The funny thing was that his fellow villagers did begin to treat him with a new respect. Ah-Q may have deluded himself into thinking it was because he actually was Mr Zhao’s father; the real reason was very different. In Weizhuang, public opinion went something like this: no one took any notice if any Li, Wang or Zhang began slapping each other about. It was only when a man of reputation like Mr Zhao got involved that such an imbroglio was singled out for public approbation, with the hittee sharing in the hitter’s glory. Ah-Q, it was of course universally accepted, had been in the wrong, because Mr Zhao was never wrong. How, then, to explain the new awe with which he was regarded? Perhaps – to hazard an unreliable guess at the matter – it all went back to Ah-Q’s claim of blood relation to Mr Zhao.
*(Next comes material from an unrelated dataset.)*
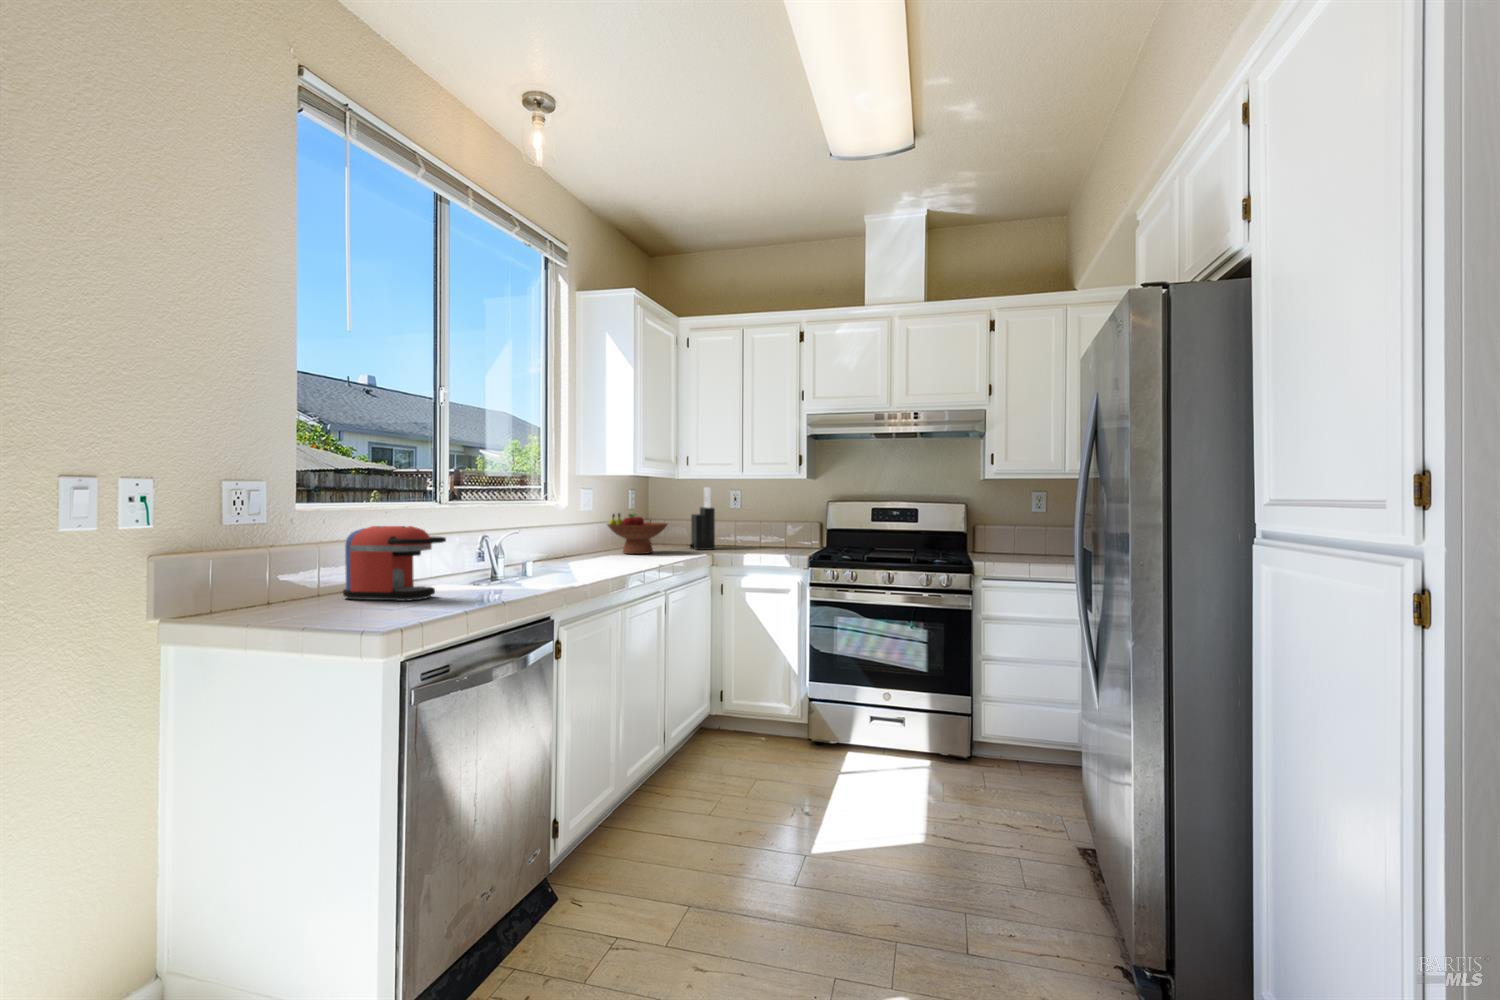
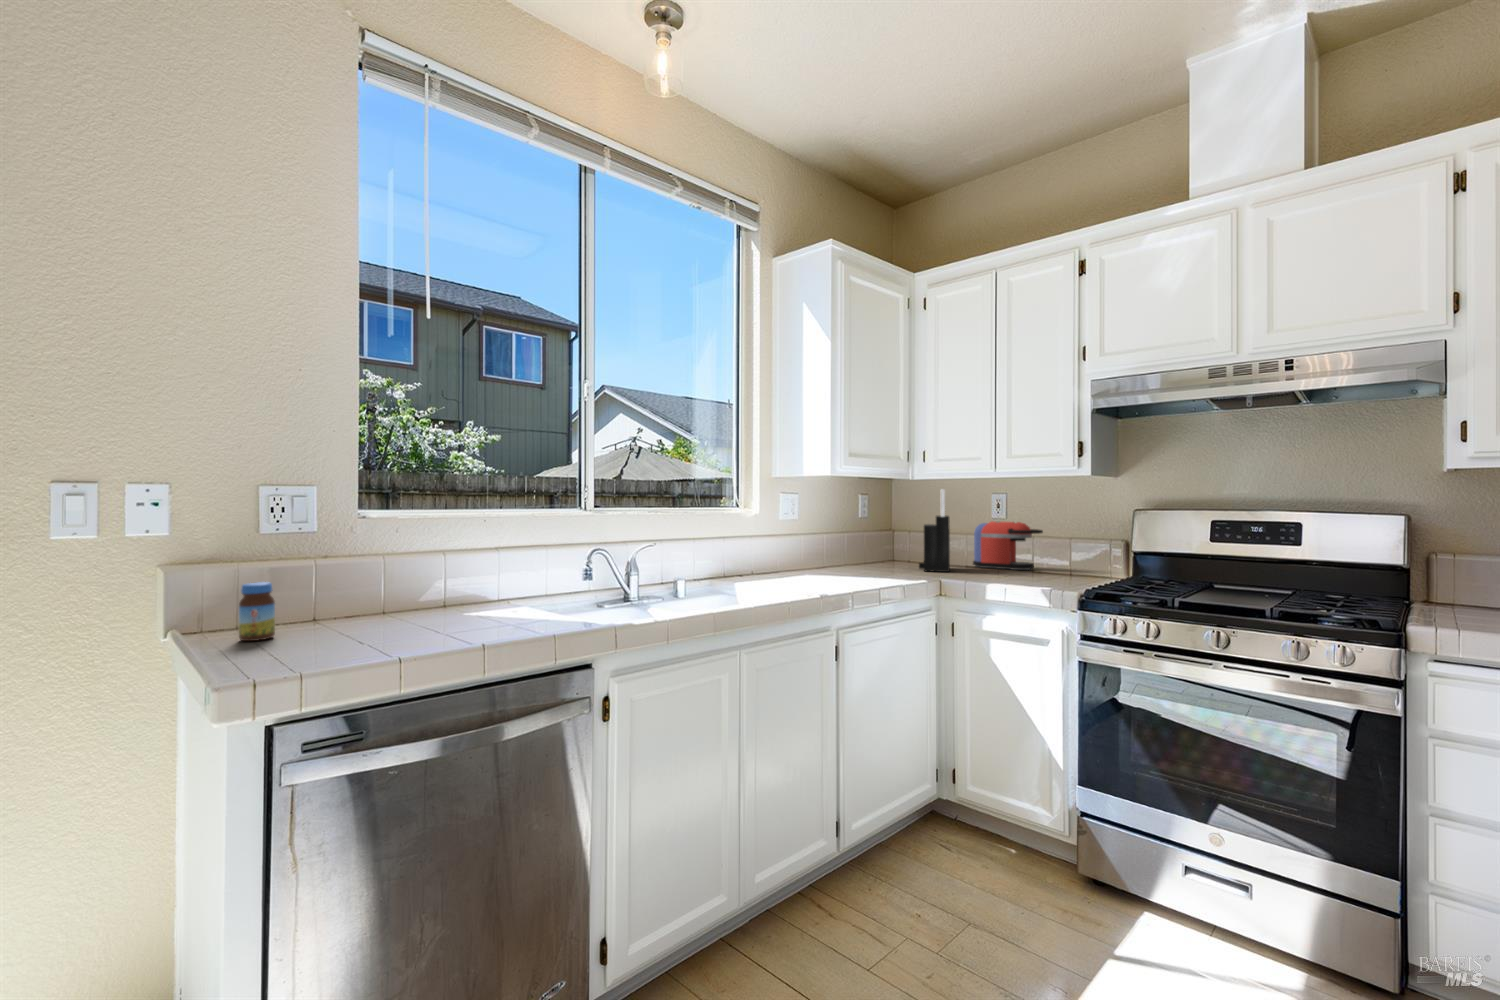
fruit bowl: present [608,513,668,554] -> none [802,522,880,574]
coffee maker: present [343,526,446,601] -> present [973,521,1043,570]
jar: none [249,566,280,616] -> present [239,582,275,641]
Even though he had been soundly beaten for it, maybe everyone feared there might be some grain of truth to the allegation, and the safest thing would be to mind themselves around him a bit more. Or maybe Ah-Q became as untouchable as the sacrificial beef in Confucius’s ancestral temple – because the sage had once touched it with his sacred chopsticks, it acquired an aura of sanctity for his disciples.